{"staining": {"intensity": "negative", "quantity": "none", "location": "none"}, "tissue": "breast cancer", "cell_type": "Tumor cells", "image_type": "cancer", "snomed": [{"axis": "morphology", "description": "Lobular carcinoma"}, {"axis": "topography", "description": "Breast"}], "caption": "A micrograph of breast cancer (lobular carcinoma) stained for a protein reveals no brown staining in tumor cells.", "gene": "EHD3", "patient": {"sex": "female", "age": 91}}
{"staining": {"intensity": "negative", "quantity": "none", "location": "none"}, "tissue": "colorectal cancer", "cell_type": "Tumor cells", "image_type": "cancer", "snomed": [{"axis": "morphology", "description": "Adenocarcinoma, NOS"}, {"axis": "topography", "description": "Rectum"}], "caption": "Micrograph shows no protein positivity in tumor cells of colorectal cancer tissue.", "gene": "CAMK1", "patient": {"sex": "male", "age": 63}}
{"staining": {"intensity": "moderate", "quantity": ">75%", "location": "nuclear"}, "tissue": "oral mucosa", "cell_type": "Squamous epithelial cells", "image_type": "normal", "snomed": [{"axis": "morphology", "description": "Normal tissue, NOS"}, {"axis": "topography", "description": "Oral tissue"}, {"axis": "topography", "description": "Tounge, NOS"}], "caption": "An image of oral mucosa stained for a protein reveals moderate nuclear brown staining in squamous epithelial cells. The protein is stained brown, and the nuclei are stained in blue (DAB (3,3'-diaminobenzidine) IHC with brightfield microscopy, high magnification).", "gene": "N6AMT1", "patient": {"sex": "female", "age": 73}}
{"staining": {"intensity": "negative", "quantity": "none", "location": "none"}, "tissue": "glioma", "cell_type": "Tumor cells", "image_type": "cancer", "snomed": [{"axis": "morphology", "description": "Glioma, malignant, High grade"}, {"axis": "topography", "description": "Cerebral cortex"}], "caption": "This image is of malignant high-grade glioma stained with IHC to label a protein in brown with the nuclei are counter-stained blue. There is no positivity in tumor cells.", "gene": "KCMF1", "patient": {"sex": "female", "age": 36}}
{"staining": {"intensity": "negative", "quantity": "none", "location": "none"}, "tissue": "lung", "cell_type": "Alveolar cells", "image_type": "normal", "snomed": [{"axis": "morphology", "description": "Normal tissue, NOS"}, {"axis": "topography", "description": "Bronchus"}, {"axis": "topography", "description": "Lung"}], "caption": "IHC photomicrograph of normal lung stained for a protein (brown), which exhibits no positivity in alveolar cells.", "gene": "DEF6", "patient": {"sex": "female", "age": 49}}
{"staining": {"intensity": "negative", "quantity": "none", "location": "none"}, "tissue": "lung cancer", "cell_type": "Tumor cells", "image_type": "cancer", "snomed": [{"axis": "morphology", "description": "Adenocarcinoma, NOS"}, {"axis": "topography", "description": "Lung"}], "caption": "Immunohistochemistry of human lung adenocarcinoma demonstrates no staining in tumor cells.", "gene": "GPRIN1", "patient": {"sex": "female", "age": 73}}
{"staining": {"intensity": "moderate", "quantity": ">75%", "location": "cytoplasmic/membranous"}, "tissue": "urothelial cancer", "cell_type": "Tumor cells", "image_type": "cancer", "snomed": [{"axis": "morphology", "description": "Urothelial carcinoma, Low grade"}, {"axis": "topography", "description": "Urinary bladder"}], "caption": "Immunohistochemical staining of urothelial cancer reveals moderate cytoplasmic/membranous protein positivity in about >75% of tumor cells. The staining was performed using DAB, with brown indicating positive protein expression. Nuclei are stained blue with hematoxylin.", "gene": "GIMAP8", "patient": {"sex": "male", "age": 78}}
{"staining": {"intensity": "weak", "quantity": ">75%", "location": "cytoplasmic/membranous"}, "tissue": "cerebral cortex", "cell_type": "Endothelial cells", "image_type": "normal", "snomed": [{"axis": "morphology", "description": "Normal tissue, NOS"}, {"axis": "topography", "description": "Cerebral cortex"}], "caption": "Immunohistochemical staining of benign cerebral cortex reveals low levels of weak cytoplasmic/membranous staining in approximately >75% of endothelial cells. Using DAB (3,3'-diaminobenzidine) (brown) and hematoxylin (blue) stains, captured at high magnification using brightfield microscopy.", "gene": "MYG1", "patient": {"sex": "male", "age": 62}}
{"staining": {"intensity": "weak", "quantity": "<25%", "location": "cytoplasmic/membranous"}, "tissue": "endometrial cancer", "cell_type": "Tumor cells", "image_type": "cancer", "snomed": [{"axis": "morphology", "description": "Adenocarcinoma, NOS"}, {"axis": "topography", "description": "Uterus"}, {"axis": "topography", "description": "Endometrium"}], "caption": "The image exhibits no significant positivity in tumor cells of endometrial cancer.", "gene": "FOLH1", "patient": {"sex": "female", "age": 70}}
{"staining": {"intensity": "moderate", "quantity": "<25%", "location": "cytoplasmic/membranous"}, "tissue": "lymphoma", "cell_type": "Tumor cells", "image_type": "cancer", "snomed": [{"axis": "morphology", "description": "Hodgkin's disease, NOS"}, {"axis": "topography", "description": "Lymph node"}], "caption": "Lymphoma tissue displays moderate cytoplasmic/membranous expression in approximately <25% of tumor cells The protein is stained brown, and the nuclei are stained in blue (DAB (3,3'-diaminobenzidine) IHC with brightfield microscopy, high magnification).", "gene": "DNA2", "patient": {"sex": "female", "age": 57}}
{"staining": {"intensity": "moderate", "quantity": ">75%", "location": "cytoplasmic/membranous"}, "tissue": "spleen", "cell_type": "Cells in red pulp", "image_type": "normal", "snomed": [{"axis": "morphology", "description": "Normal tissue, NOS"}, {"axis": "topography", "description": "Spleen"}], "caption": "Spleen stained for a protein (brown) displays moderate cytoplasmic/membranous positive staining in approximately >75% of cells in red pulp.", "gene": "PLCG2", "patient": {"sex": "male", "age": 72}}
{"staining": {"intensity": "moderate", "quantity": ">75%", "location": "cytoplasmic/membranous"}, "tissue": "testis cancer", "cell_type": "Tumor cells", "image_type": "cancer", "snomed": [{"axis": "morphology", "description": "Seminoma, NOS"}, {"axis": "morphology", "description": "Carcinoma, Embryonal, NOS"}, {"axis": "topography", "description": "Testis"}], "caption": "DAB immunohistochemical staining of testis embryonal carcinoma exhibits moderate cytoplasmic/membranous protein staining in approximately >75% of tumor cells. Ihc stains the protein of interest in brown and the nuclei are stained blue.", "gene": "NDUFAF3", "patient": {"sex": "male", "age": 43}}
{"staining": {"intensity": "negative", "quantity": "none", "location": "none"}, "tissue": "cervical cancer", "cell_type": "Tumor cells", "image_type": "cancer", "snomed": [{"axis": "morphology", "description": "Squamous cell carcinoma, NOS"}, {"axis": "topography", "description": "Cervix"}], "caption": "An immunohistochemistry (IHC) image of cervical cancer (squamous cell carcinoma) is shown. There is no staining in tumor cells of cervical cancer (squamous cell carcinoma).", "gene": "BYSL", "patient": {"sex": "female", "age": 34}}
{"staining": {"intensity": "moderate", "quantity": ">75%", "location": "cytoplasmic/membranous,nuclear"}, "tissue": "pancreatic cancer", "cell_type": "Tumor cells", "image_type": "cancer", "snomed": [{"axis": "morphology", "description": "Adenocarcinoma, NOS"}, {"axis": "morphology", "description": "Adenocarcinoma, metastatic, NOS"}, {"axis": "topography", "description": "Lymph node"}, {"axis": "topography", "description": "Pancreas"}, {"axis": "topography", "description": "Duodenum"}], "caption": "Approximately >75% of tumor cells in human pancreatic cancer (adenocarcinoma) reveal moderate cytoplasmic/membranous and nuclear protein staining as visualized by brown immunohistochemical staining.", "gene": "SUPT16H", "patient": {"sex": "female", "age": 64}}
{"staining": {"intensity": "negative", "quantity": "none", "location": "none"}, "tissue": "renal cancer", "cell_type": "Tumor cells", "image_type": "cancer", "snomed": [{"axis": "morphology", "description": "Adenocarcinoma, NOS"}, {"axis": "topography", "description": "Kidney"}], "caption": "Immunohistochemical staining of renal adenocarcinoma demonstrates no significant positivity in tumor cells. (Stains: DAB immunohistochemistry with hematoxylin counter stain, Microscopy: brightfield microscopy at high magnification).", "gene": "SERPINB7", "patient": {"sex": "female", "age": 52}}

ABOUT THIS TASK: Determine the number of lines in the entries that contain the word "Squamous". Give that number and nothing more.

RESPONSE: 2